The repo also assumes access to frontier models. The agent loop works because Claude and GPT-4 class models are genuinely good at deciding when to call tools and when to stop. Try the same pattern with a weaker model and the loop may spin endlessly or never call a tool at all. The harness is model-agnostic in theory. In practice, it needs a strong model to shine.

There is also a tension between the "no framework" stance and the fact that s_full.py is, itself, a framework. It is a well-designed one with clear boundaries, but it is still 500+ lines of orchestration code that new developers need to understand. The difference from LangChain is a matter of abstraction level, not a matter of kind.

The Bigger Vision

The README ends with a manifesto that extends well beyond coding agents. The harness patterns, the repo argues, apply to any domain: estate management, agriculture, hotel operations, medical research, manufacturing, education. The loop is always the same. The tools change. The knowledge changes. The permissions change. The agent generalizes.

"First we fill the workshops. Then the farms, the hospitals, the factories. Then the cities. Then the planet. Bash is all you need.
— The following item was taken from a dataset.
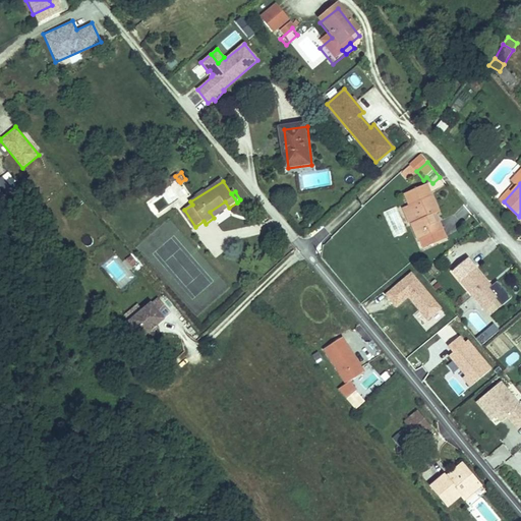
[(440,200),(416,210),(423,226),(418,228),(424,244),(425,244),(429,253),(452,244),(445,227),(441,229),(438,220),(442,219),(446,217),(440,200)]
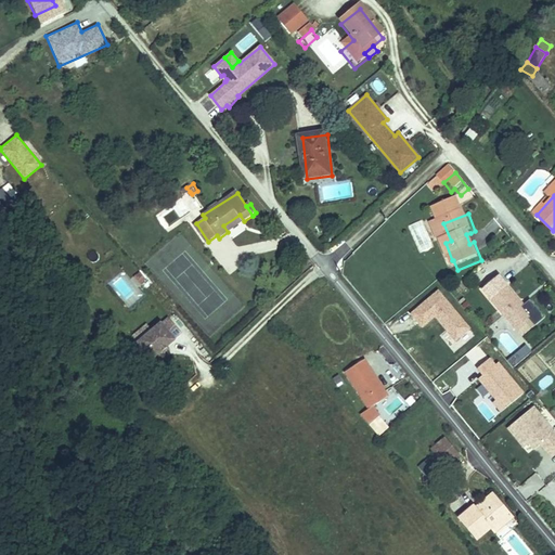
[(223,226),(228,232),(244,221),(240,215),(223,226)]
Real agents are all the universe needs."

-- learn-claude-code README

Bold? Absolutely. But the technical foundation is sound. If you accept that a frontier LLM is already an agent, then the rate-limiting factor for deploying agents in new domains is not better models. It is better harnesses. Better tools for the model to use. Better knowledge for it to draw on. Better permissions to keep it safe. That is engineering work. And that is exactly what this repo teaches you to do.

A wide panoramic scene. On the left a small terminal window shows the agent loop code. From it emerges a branching tree whose branches reach into different domains: a farm with sensor equipment, a hospital with medical instruments, a factory with robotic arms, a city skyline. Each branch carries the same simple loop pattern adapted with different tools. The roots of the tree spell out Bash is all you need. — The harness pattern generalizes. The same loop, different tools, every domain.